» EXERCISES:
1. Decide whether each statement agrees with the passage on Britain's public debt, answering yes or no and quoting the deciding words of the passage: (a) this year's structural deficit is 4.8 per cent of GDP; (b) the overall public finances deficit is 4.8 per cent; (c) the credit crunch was confined to Britain.
2. Summarize the passage on Britain's public debt in two sentences.
3. Write what comes next in the passage on Britain's public debt, continuing from its final sentence.

[Opening SUPPLIED TEXT section]

The coalition presents these debts as the result of both Labour’s profligacy, and a credit crisis rooted in poor governance. That is certainly half of the story: this year’s structural deficit is 4.8 per cent of GDP – almost half of the current 10.1 per cent overall public finances deficit – and even supporters of the Financial Services Authority accept that it couldn’t keep up with the finance sector’s calamitous ingenuity.
However, the tale also has another half. The credit crunch was a global phenomenon, gestated within a financial sector defended against heavier regulation or taxation by figures as disparate as Ken Livingstone and Boris Johnson. Much of the public debt was incurred both in propping up the financial institutions whose ignorance and foolishness caused this crisis (they bought debts whose profitability depended on a continuing property boom, blended so that their origins were hidden: I don’t think these words are too strong), and in coping with the impact of the resulting recession on public expenditure and tax revenues.

[Closing SUPPLIED TEXT section]
[Opening MATERIAL PROVIDED section]

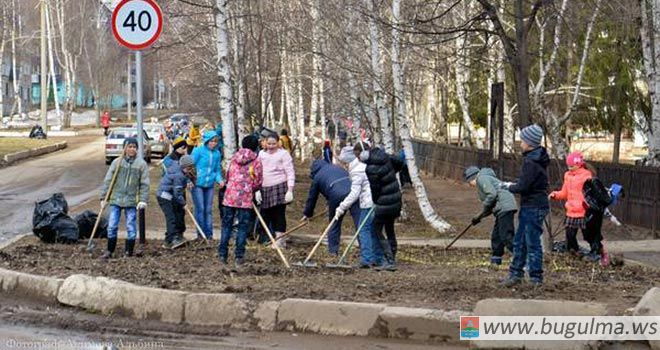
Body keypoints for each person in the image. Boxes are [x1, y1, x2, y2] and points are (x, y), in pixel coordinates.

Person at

[Closing MATERIAL PROVIDED section]

» ANSWERS BY ITEM:
1.
(a) Yes: "this year’s structural deficit is 4.8 per cent of GDP"
(b) No: "the current 10.1 per cent overall public finances deficit"
(c) No: "The credit crunch was a global phenomenon"

2. The coalition blames the debts on Labour's profligacy and a poorly governed credit crisis, which accounts for half the story, since the structural deficit is almost half the overall deficit and the Financial Services Authority could not keep pace with the finance sector. The other half is that the credit crunch was global, and much of the debt came from propping up the financial institutions that caused the crisis and from coping with the recession's effect on spending and tax revenues.

3.
There’s another chunk of debt, too: the money injected into the economy in a rather successful attempt to ameliorate and minimise the recession. Don’t forget: government spending – both on the stimulus, and on schemes to help businesses and homeowners facing debt problems – helped keep unemployment and repossessions well below expected levels. So while stupid political decisions – made by Labour figures keen to expand our financial services industry – certainly helped to lay the groundwork for this recession, the government reacted to the crisis by first preventing a banking collapse, and then minimising the scale of the inevitable recession. Some commentators have, incredibly, interpreted the story of the credit crunch as one of government failure – but the public sector is actually the hero of this sorry tale.
These chickens, then, represent not just the fowl bred by ministers living beyond their means, but also the harpies raised by bankers who bought without looking, and the mangy chicks adopted by over-leveraged companies and individuals. With Osborne set on minimising tax hikes, the government will adopt three-quarters of them. But this burden brings two huge risks.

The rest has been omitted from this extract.